Italian and Spanish name, a diminutive of Paolo (Paul), meaning "small" or "humble."
Polo is most immediately associated with Marco Polo, the thirteenth-century Venetian merchant and explorer whose travels across the Silk Road to the court of Kublai Khan produced one of history's most influential travel narratives. His given name likely derives from a Venetian diminutive of Paolo — itself the Italian form of Paul, from the Latin *Paulus*, meaning "small" or "humble." That etymological irony is delicious: a name meaning modest attached to a man whose journeys spanned half the known world and whose accounts introduced Europeans to paper money, coal, and the vastness of Mongol civilization.
Beyond the explorer, Polo carries a rich layering of associations. The sport of polo, played on horseback and arguably originating in Persia around 600 BCE, spread westward through the British colonial sphere and became synonymous with aristocratic leisure — giving the name a sporty, elite echo it still carries. Ralph Lauren's polo brand further embedded the word in a globally recognizable aesthetic of relaxed preppy elegance.

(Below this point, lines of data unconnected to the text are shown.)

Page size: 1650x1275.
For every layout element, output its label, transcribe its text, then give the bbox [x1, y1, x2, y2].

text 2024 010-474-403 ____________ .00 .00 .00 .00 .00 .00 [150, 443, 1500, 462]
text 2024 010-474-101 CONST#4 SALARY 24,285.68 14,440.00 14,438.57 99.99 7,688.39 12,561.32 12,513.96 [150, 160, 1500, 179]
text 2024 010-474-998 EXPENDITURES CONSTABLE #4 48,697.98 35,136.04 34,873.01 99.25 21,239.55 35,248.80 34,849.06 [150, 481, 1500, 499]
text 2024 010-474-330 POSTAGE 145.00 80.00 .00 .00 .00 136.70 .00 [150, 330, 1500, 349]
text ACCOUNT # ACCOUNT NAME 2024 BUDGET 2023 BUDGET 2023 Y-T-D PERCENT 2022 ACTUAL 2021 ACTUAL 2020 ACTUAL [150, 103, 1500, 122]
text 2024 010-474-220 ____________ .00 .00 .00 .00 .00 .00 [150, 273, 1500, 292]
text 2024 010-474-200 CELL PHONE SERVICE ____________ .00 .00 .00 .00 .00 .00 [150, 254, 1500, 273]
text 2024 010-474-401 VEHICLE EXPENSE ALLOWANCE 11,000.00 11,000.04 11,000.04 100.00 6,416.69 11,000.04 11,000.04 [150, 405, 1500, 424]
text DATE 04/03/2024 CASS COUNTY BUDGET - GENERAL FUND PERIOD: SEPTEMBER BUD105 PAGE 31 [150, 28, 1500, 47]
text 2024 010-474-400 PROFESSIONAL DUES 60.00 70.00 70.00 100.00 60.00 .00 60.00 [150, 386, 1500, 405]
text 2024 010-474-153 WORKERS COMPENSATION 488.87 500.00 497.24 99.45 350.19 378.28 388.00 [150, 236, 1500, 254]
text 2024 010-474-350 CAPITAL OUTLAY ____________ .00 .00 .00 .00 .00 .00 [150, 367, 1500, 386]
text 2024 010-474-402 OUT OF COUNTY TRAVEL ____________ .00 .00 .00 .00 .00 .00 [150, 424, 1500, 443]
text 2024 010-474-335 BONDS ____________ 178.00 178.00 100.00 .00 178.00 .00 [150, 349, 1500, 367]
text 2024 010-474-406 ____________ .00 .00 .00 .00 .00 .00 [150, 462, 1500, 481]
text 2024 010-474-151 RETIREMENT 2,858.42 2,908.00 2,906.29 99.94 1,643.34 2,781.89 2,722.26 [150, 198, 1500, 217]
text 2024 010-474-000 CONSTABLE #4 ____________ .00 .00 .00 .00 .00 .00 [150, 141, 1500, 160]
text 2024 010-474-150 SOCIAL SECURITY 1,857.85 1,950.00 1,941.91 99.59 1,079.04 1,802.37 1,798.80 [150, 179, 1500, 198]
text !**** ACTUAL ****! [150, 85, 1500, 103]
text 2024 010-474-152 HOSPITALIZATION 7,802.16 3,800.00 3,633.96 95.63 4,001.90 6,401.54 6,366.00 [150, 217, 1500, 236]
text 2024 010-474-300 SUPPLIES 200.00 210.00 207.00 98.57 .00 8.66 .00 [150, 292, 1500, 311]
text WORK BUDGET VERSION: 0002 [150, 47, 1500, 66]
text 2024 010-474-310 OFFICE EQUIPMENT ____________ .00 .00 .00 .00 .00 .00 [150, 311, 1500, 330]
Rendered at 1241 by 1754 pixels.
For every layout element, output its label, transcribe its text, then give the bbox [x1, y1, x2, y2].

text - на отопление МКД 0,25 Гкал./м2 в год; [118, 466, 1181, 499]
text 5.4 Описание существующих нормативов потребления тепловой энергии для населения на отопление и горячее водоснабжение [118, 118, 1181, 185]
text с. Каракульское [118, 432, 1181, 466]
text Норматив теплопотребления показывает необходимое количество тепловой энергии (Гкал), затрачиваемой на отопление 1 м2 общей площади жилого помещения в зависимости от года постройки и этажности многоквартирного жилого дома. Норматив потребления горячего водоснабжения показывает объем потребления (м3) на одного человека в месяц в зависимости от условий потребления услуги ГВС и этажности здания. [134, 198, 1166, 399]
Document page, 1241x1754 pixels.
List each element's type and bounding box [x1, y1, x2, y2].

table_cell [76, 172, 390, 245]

In Italian and Spanish communities, Polo functions as a genuine given name, affectionate and warm rather than ostentatious. Contemporary parents are rediscovering Polo as a name that is short, punchy, and unmistakably memorable. It sidesteps the weight of more solemn classical names while still carrying centuries of cultural resonance. Its single syllable in English contexts — or two breezy syllables with the Italian pronunciation — makes it versatile, and its explorer heritage gives it an adventurous spirit well suited to the naming trends of the 2020s.